| Alıntı |
---*---
1. YAZARLAR

  2. Haksöz

  3. Kemalist Vesayet İdeolojisi İle Hesaplaşmayı Seçebiliyor muyuz?

Kemalist Vesayet İdeolojisi İle Hesaplaşmayı Seçebiliyor muyuz?

Mayıs 2011A+A-

12 Haziran seçimlerine az bir zaman kaldı ama ülke genelinde dikkate değer bir seçim heyecanı yaşandığı pek söylenemez. Farklı anket şirketlerinin uzun bir zamandır birbirine yakın olarak açıkladıkları sonuçlar, seçimler neticesinde Meclis tablosunun çok fazla değişmeyeceği kanaatini besliyor. İktidar partisi seçimleri kazanacağından emin. Ana muhalefet partisi kendisi için başarı çıtasını  %30 olarak belirlemiş görünüyor. Bu oranın hükümet olmaya yetmeyeceği açık. Bu durumda MHP’nin alacağı oy seçimin en belirsiz unsurunu teşkil ediyor. MHP’nin baraj sorunu yaşayacağına, Meclis’e giremeyeceğine dair tahminler yapılıyor fakat bunların tespit olmaktan ziyade temenniye yakın olduğu söylenebilir. Milliyetçi fanatizmin hâlâ çok güçlü estiği bir konjonktürde MHP’nin baraj altında kalması gerçekten büyük sürpriz olur.

Milliyetçiliğin diğer kanadını teşkil eden BDP’nin durumunda ise önemli bir değişim beklenmiyor. Kürt milliyetçi hareketinin şiddete yatkınlığının artık Kürt coğrafyasında yaşayan halkta bıkkınlık oluşturduğu ve bunun seçimlerde tepkiye dönüşebileceği tezlerine rağmen, bağımsız adaylarla girdiği seçimlerden BDP’nin gücünü artırarak çıkacağı görülüyor. BDP’nin parlamentoda 30’a yakın bir sandalye sayısına ulaşması sürpriz olmayacaktır. Bazı adaylarıyla ilgili “YSK provokasyonu”nun da sonuçta BDP’yi kuvvetlendirdiği görülmekte. Vandalizme varan protesto eylemlerinin bilhassa bölgede rakip parti ve adayların işini bir hayli zorlaştırdığı ve seçmen üzerinde de ileri düzeyde bir hegemonya tesisine katkı sağladığı değerlendirmesi yaygın biçimde paylaşılmakta.
---*---
| Verilen Kayıtlar |
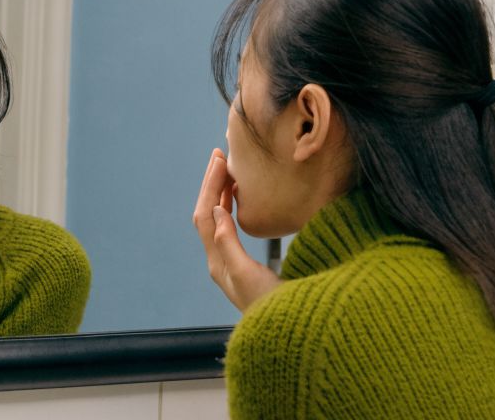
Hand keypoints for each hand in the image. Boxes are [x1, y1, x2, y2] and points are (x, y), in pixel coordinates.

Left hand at [193, 148, 281, 311]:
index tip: (220, 160)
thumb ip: (229, 243)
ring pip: (218, 222)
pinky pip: (231, 231)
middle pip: (208, 215)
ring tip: (229, 171)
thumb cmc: (271, 309)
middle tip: (220, 156)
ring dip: (220, 195)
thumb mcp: (247, 275)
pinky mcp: (246, 269)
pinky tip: (239, 201)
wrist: (289, 339)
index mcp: (219, 263)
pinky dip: (232, 210)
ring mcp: (233, 266)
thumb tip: (217, 211)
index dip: (210, 186)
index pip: (206, 216)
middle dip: (212, 185)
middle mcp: (221, 263)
---*---
| Görevler |
**1.** Alıntıda geçen bütün kısaltmaları, metinde ilk geçtikleri sıraya göre listele.
**2.** Alıntının "Milliyetçiliğin diğer kanadını" sözleriyle başlayıp "yaygın biçimde paylaşılmakta." sözleriyle biten kısmını olduğu gibi tekrar yaz.

| Görev Çözümleri |
**1.** MHP, BDP, YSK

**2.**
Milliyetçiliğin diğer kanadını teşkil eden BDP’nin durumunda ise önemli bir değişim beklenmiyor. Kürt milliyetçi hareketinin şiddete yatkınlığının artık Kürt coğrafyasında yaşayan halkta bıkkınlık oluşturduğu ve bunun seçimlerde tepkiye dönüşebileceği tezlerine rağmen, bağımsız adaylarla girdiği seçimlerden BDP’nin gücünü artırarak çıkacağı görülüyor. BDP’nin parlamentoda 30’a yakın bir sandalye sayısına ulaşması sürpriz olmayacaktır. Bazı adaylarıyla ilgili “YSK provokasyonu”nun da sonuçta BDP’yi kuvvetlendirdiği görülmekte. Vandalizme varan protesto eylemlerinin bilhassa bölgede rakip parti ve adayların işini bir hayli zorlaştırdığı ve seçmen üzerinde de ileri düzeyde bir hegemonya tesisine katkı sağladığı değerlendirmesi yaygın biçimde paylaşılmakta.